🤖 AI Summary
This work addresses the challenges of simulation-to-reality (sim2real) image translation, where scarce real-world labeled data and the difficulty of modeling structured realism factors hinder existing approaches. The authors propose a neuro-symbolic, zero-shot image translation framework that, for the first time, encodes interpretable attributes—such as lighting and material properties—into an ontological knowledge graph. This graph, in conjunction with a graph neural network and a symbolic planner, guides a pretrained diffusion model to generate photorealistic images. By innovatively integrating structured ontological knowledge into the diffusion process, the method achieves interpretable, data-efficient, and highly generalizable zero-shot transfer. Experiments demonstrate that the proposed approach outperforms current diffusion-based methods across multiple benchmarks, with graph embeddings effectively discriminating between real and synthetic images and substantially enhancing translation fidelity.
📝 Abstract
Bridging the simulation-to-reality (sim2real) gap remains challenging as labelled real-world data is scarce. Existing diffusion-based approaches rely on unstructured prompts or statistical alignment, which do not capture the structured factors that make images look real. We introduce Ontology- Guided Diffusion (OGD), a neuro-symbolic zero-shot sim2real image translation framework that represents realism as structured knowledge. OGD decomposes realism into an ontology of interpretable traits -- such as lighting and material properties -- and encodes their relationships in a knowledge graph. From a synthetic image, OGD infers trait activations and uses a graph neural network to produce a global embedding. In parallel, a symbolic planner uses the ontology traits to compute a consistent sequence of visual edits needed to narrow the realism gap.
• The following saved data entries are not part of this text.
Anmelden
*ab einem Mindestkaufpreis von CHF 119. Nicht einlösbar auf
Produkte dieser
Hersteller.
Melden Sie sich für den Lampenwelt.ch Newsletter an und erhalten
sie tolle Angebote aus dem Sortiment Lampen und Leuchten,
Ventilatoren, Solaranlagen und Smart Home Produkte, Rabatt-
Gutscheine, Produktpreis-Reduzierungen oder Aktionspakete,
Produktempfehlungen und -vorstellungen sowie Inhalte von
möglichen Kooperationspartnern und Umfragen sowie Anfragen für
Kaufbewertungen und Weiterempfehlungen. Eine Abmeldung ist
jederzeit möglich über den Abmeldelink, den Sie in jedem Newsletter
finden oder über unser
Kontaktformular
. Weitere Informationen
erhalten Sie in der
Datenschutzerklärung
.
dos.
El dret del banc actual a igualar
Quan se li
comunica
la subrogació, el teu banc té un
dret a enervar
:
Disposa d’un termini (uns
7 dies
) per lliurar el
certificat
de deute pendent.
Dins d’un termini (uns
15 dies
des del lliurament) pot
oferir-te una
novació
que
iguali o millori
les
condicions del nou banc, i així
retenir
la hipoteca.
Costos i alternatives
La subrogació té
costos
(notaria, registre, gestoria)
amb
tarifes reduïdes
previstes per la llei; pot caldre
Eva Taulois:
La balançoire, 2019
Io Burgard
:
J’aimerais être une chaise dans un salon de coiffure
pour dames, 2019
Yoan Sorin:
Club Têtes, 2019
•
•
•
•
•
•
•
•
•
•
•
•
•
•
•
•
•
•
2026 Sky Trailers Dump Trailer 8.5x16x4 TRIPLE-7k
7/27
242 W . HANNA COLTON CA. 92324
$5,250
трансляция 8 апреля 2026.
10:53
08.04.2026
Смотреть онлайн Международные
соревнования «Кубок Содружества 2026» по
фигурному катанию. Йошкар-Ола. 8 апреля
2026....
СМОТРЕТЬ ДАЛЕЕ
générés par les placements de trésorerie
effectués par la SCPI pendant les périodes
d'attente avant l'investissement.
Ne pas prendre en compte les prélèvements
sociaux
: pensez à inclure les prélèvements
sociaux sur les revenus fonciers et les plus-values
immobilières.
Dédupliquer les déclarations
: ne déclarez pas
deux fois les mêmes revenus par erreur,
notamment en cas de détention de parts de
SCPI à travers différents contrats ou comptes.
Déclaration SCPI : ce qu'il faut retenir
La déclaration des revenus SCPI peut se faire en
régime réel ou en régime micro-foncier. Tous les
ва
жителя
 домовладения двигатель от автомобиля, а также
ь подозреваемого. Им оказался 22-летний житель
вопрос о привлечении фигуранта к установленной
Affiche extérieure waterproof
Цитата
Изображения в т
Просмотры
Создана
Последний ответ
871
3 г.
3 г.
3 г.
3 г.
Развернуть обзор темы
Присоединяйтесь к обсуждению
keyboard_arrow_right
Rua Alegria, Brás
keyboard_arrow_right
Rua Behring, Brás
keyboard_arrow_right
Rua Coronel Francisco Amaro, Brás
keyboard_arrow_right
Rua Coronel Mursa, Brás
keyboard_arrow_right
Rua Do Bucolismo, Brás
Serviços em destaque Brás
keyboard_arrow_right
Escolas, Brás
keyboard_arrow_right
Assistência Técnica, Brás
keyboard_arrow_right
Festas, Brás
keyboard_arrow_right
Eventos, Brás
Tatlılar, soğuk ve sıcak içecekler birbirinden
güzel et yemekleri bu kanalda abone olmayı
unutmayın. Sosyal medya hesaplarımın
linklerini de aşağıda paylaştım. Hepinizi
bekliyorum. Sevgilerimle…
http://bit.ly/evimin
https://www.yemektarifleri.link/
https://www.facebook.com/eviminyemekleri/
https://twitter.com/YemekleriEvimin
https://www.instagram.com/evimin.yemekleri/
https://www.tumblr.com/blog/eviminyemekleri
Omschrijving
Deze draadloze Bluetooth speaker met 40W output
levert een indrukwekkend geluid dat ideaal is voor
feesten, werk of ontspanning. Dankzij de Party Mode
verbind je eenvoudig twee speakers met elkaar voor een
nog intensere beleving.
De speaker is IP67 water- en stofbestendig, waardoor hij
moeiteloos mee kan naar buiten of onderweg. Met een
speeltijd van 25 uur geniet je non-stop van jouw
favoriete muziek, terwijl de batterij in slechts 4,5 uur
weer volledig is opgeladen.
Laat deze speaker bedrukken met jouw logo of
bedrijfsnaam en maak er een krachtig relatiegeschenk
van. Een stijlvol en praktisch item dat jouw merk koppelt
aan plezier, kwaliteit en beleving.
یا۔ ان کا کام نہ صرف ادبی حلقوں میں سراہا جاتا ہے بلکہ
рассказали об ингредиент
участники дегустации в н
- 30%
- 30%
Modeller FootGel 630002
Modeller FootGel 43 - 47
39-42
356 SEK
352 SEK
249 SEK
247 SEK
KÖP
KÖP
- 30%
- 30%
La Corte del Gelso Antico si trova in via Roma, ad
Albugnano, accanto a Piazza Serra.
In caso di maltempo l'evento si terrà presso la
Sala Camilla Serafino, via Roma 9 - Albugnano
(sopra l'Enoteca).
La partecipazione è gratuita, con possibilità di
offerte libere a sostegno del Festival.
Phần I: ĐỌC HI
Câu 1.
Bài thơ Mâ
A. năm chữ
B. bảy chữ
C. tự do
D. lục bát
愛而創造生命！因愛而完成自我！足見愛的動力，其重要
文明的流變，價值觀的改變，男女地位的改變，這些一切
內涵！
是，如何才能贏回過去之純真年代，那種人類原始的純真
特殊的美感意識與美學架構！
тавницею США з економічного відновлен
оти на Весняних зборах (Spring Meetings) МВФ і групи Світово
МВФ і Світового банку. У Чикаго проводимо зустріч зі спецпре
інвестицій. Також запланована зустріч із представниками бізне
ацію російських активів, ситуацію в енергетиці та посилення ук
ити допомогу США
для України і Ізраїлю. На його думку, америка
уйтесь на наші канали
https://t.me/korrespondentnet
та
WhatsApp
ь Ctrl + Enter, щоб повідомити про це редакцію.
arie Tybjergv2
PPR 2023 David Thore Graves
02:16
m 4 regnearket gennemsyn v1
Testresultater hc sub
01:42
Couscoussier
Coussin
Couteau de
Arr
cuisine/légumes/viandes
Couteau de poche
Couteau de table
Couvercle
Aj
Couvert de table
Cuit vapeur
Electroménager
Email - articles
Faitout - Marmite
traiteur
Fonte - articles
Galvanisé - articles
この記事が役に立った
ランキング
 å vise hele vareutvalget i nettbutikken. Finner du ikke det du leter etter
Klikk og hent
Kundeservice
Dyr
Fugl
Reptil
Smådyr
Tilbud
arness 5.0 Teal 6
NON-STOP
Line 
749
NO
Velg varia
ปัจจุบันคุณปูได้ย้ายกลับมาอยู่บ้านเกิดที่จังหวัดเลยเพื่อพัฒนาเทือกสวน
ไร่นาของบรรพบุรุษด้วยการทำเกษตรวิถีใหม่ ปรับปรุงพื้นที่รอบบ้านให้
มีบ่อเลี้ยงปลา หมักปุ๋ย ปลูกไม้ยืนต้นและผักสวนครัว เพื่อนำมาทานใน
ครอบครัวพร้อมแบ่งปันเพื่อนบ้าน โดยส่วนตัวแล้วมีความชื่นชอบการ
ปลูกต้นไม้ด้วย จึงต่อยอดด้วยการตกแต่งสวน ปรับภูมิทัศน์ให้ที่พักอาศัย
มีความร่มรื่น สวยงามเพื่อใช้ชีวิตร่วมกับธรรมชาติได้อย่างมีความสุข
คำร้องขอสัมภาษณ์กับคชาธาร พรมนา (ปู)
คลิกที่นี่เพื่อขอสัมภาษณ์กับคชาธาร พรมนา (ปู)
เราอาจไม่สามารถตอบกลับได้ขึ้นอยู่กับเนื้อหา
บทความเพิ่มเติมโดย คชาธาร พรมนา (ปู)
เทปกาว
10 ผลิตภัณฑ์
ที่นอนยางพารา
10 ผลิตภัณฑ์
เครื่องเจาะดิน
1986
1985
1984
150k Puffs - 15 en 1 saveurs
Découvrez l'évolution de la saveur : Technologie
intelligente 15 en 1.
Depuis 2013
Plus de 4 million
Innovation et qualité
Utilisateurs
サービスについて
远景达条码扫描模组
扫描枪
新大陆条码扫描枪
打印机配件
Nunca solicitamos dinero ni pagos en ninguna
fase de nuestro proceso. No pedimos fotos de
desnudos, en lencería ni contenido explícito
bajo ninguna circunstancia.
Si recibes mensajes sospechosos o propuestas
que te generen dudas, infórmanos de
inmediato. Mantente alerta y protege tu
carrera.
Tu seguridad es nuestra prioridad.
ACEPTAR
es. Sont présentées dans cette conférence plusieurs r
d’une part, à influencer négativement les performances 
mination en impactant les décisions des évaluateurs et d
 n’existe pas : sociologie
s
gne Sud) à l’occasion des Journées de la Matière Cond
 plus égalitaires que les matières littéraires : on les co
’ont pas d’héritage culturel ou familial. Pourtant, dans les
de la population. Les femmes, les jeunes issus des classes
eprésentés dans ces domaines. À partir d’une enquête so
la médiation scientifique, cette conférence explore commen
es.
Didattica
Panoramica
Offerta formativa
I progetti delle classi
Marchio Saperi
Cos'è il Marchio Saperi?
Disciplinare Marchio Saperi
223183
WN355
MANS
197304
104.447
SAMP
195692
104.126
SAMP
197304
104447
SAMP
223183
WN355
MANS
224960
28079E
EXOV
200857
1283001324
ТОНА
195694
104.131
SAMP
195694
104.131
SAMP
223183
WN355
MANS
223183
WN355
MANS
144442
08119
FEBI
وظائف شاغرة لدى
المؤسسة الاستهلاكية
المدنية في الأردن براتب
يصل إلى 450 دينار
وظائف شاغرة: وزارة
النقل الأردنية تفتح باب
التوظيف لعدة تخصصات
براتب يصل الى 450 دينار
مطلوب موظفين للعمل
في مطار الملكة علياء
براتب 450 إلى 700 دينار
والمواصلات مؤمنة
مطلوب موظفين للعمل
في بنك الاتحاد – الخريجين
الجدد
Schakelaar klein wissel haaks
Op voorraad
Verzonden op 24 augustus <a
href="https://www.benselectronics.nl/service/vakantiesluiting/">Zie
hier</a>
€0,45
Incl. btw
The graph embedding conditions a pretrained instruction-guided diffusion model via cross-attention, while the planned edits are converted into a structured instruction prompt. Across benchmarks, our graph-based embeddings better distinguish real from synthetic imagery than baselines, and OGD outperforms state-of-the-art diffusion methods in sim2real image translations. Overall, OGD shows that explicitly encoding realism structure enables interpretable, data-efficient, and generalisable zero-shot sim2real transfer.